(Dataset entries)
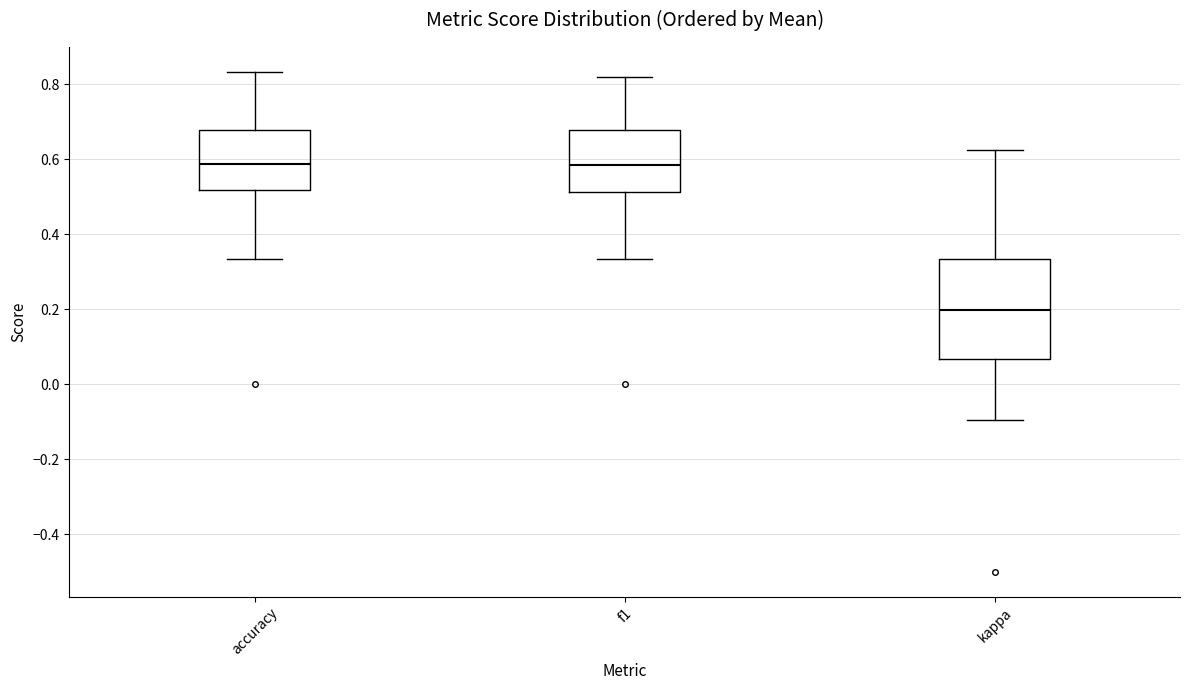

Which box is the tallest, from its lower edge to its upper edge?

kappa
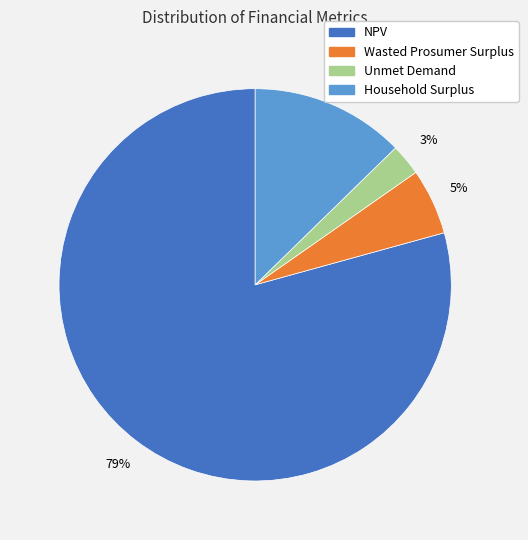

What is the largest slice in the pie chart?

NPV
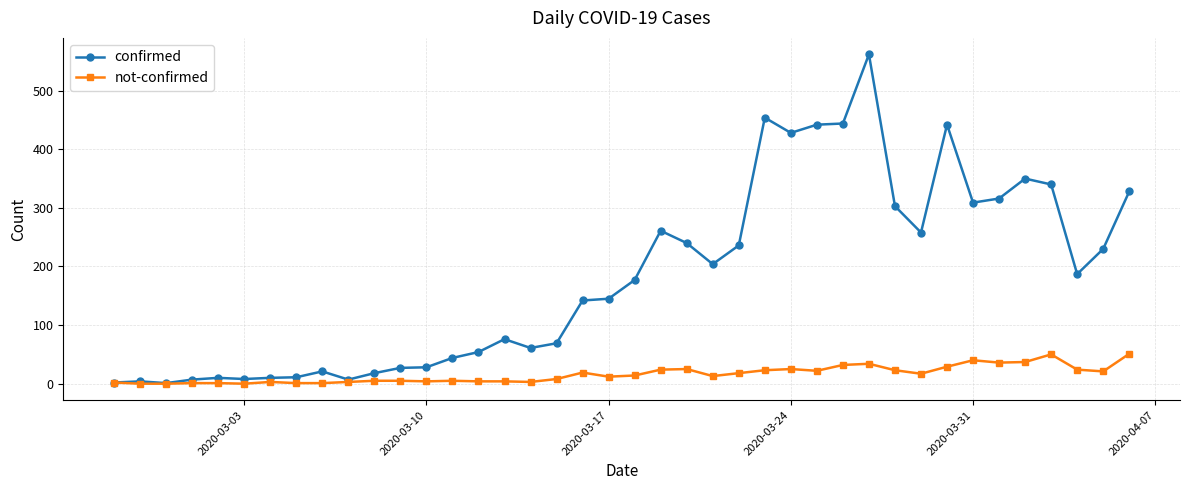

How many lines are shown in the chart?

2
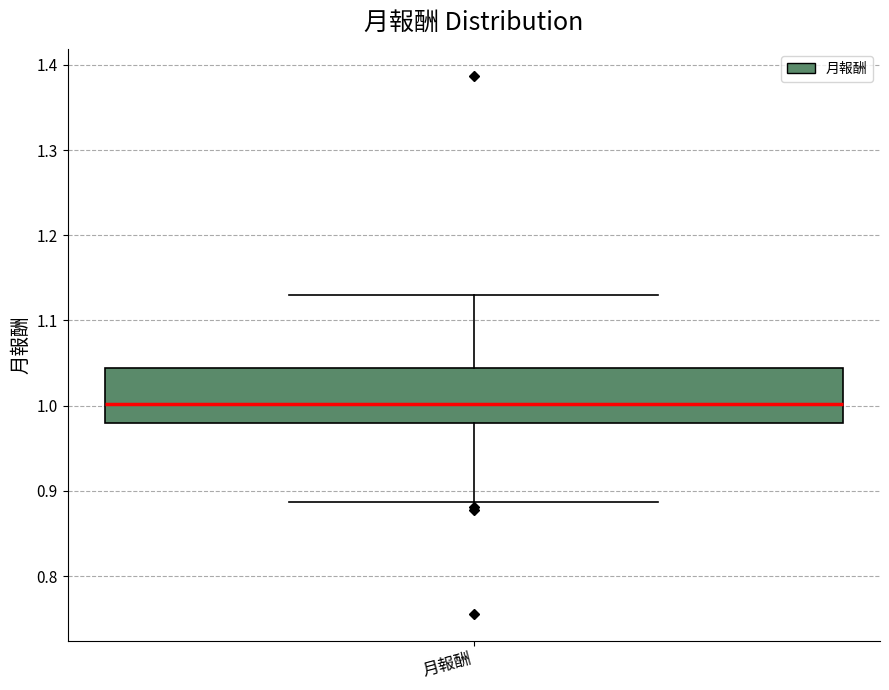

Where does the median line of the box for 月報酬 sit on the y-axis? The values are not printed on the chart, so give them approximately, as read against the axis.

1.00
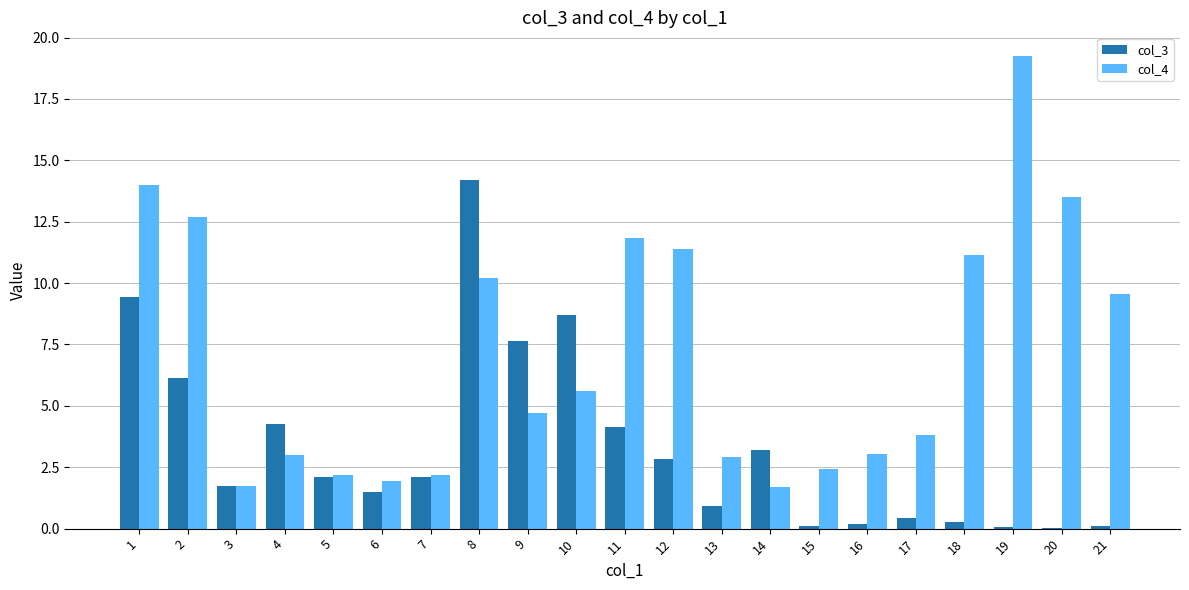

Is the value of col_3 at 11 greater than the value of col_4 at 14?

Yes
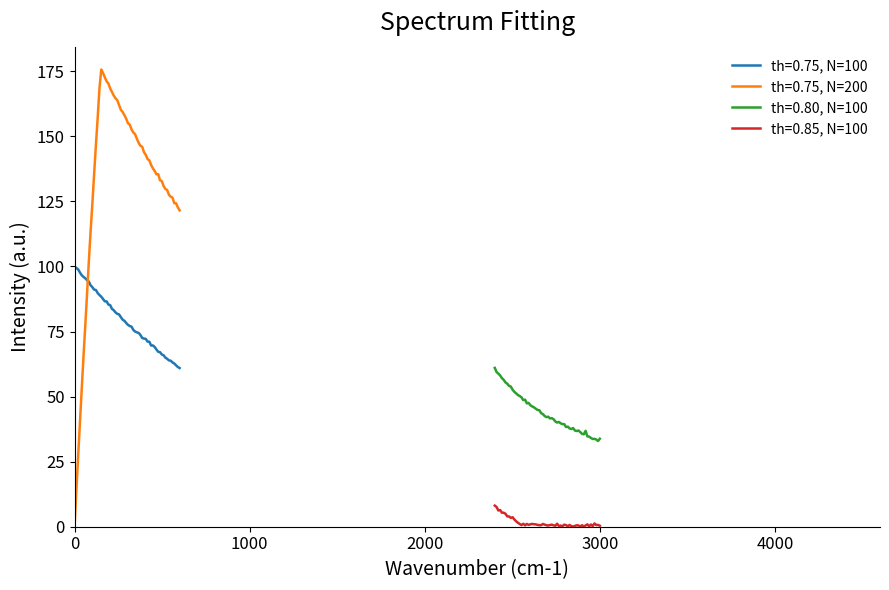

What is the maximum value for th=0.75, N=100?

100.0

■ TASK OBJECTIVE:
Set down every line of the records above without changing a word, and leave the pictures out.

■ OUTPUT OF THE TASK:
Which box is the tallest, from its lower edge to its upper edge?

kappa

What is the largest slice in the pie chart?

NPV

How many lines are shown in the chart?

2

Where does the median line of the box for 月報酬 sit on the y-axis? The values are not printed on the chart, so give them approximately, as read against the axis.

1.00

Is the value of col_3 at 11 greater than the value of col_4 at 14?

Yes

What is the maximum value for th=0.75, N=100?

100.0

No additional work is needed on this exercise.